Wednesday, January 21, 2009

12 Hours in the Third World

We arrived at 8:30 AM, Friday the 16th of January. The airport was surprisingly modern and draped in Coke and Nokia ads and could easily be mistaken for the airport in a place like Kelowna or Winnipeg. We were met by Patrick and Faith, a delightful young Ugandan couple who work for the orphanage. We piled into a dusty Japanese mini-van, a model that one doesn't see in North America, and started on the road to Kampala. That's when it struck me; Holy Shit! I am definitely not in Kansas anymore. I'm in the f'n third world.
There are things about Uganda that are reminiscent of the developed world, things like the ubiquity of billboards and cell phones, and if you angle your head and squint you could temporarily fool yourself into thinking that you are closer to home. But when you get into a vehicle and hit the road you are violently acquainted with the truth that you are in Africa. Now keep in mind here, Its Friday at 9AM +11 hrs and I haven't had any real sleep since Wednesday AM, so I am already tripping hard on jet lag.

Surprisingly, Uganda is a vehicle culture, but all the clearly defined rules that you take for granted on first world streets are gone. Bicycles, pedestrians, motorcycles, animals, and LOTS of cars mingle freely at 100kph without any clear rules or expectations. For example, we might pass a car in front of us by passing into the oncoming traffic (honking twice to inform everyone else of our intent), only to be confronted by a oncoming truck. Instead of returning to our lane to allow the truck to pass, either the truck or our vehicle might swerve onto the far shoulder, and for a moment all three vehicles would be side by side heading in opposite directions. At the same time, any bicycles, boda bodas (motorcycle taxi's), animals, or pedestrians that were using the shoulder would need to quickly get the hell out of the way to make room. I kept expecting disaster, somehow third world road instincts make it all work.

Needless to say that my first road trip was thrilling, terrifying, and utterly real.

Our first stop was a modern supermarket, just like an African Safeway, called (and I'm not making this up) Uganda Valu. I am staying at a rooming house in a compound that the orphanage runs, and I am expected to provide most of my own meals and I had to stock the fridge. I will do an entire entry on food in the near future, but it was surprisingly easy to buy familiar stuff. I bought a stove top coffee percolator and Ugandan coffee and it's excellent. My biggest fear about leaving home is not having coffee and that is no worry here.

After a shower and lunch I decided to go for a walk.
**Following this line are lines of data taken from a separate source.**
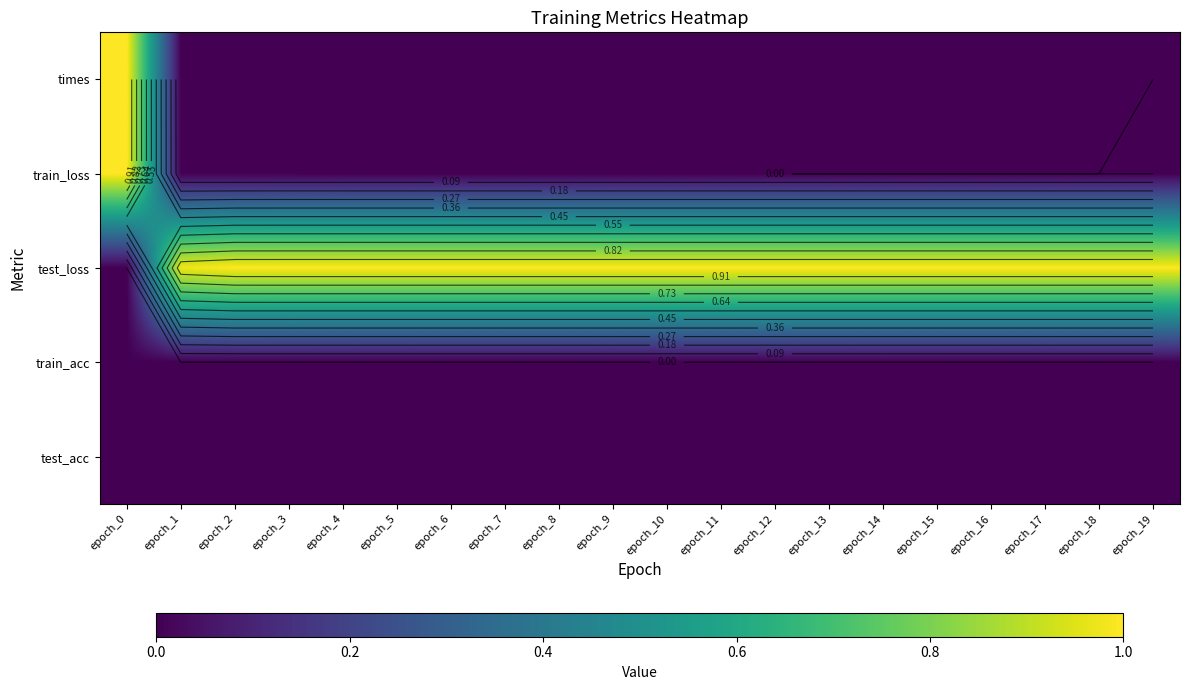

How many series are shown in this chart?

5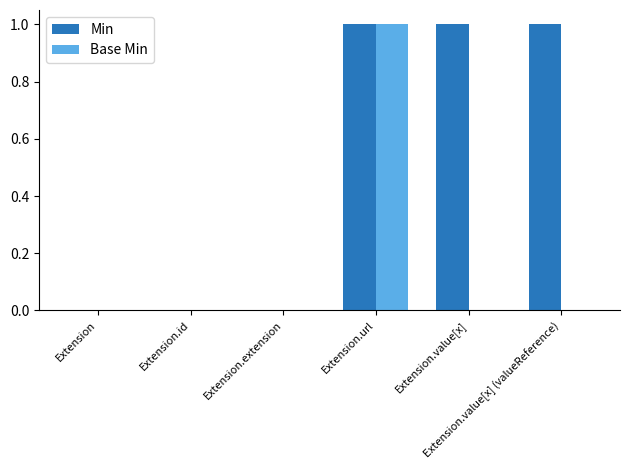

Which series has the largest total across all categories?

Min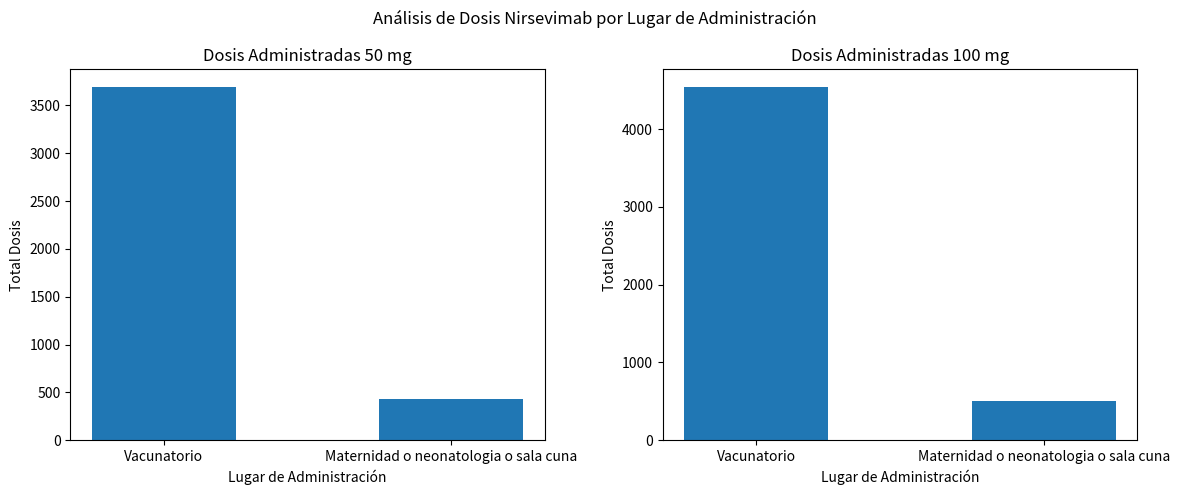

Rank the series by their maximum value, from lowest to highest.

Dosis admin. 50 mg, Dosis admin. 100 mg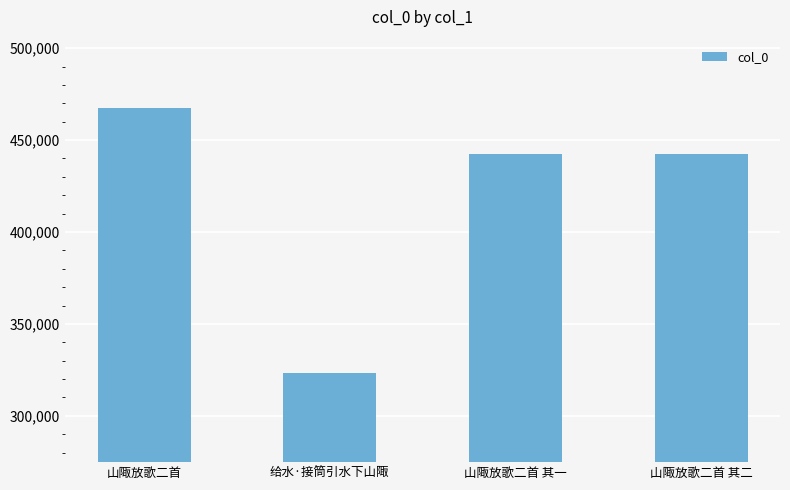

What is the value of the 3rd bar from the left?

442169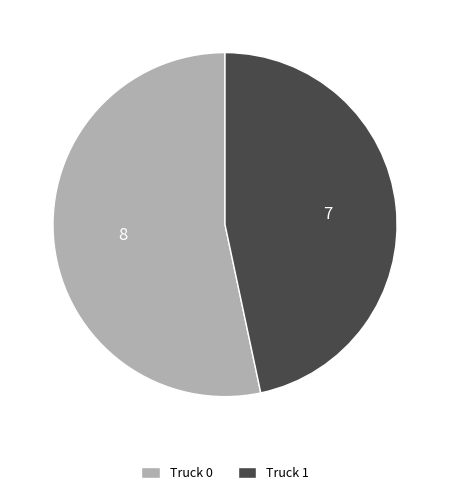

Approximately how many times larger is the value at Truck 1 compared to Truck 0?

0.9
The rooming house is in a strange neighbourhood. It's a genuine third world slum, complete with shacks, garbage, animals, and lots of babies, but mixed with walled compounds and manor houses. The streets are made of hardened mud with ample garbage ground into them, but it's not odd to see a Range Rover or a Mercedes roll through, the children and the chickens scattering in its path. In this photo you can see a rather nice plantation style manor right beside a cluster of shacks and the market area that forms the center of this 'town'.

However, despite the non-intuitive mixing of classes, everyone here strongly insists that the city is perfectly safe, even at night.

Once outside the compound I was confronted with my first ethical dilemma. I must admit that I feel an initial self consciousness about pulling out my expensive, conspicuous camera and turning it on the locals. I will get more used to it, that's why I am here, but it feels strange pointing something so expensive at someone so poor.

Translated into Ugandan currency, my camera would be worth about a million shillings. I'm pretty sure that a low end wage is something in the 2000-5000 range. Is it fair for me to wave my expensive device around, taking pictures of them, and then wandering off?

I ventured around the neighbourhood, Kitunzi, in a glowing, shell shocked, jet-lagged daze, still not having slept. I asked people if I could take pictures of them and they let me.

Eventually we found a cafe and stopped for a refreshment. The sun went down and as I drank a local beer, Nile Lager, all I could think was 'Holy F**k, I really am in Africa'.


  1. Whooa! It's totally exciting to see your posts and pictures! I'm totally jealous that you are having such an experience. Try and see if you can find a rooftop and take some panoramas of the city. Oh, and bring me back a Delica Roof Rack! High roof model ;)

    love you bro!

  2. Again, wonderful Adam-pictures! So excited to finally see more. Next, bring on the food please!

    I love you Smadam.

  3. Congrats Big-Guy! If you bring back Jer-bear's Delica rack you can pack it with cool cook-wear and spices and stuff for us too!
    Just kidding. Focus on your stuff, make it good and have a wonderful adventure.

    No one is going to 'calm' this situation. ;)

  4. Adam, as an old associate who has spent much time in Southern Africa would say when you talked about the precarious passing of the vehicle TAB, That's Africa Baby!
    RE your expensive partner taking pictures of the very poor, be mindful that one of those poor might think you should part with that very expensive camera so be careful where you take it out, who's around you and when. And keep asking people before you take their. Nuff Respect. Enjoy every minute because you'll turnaround and wonder where the time went.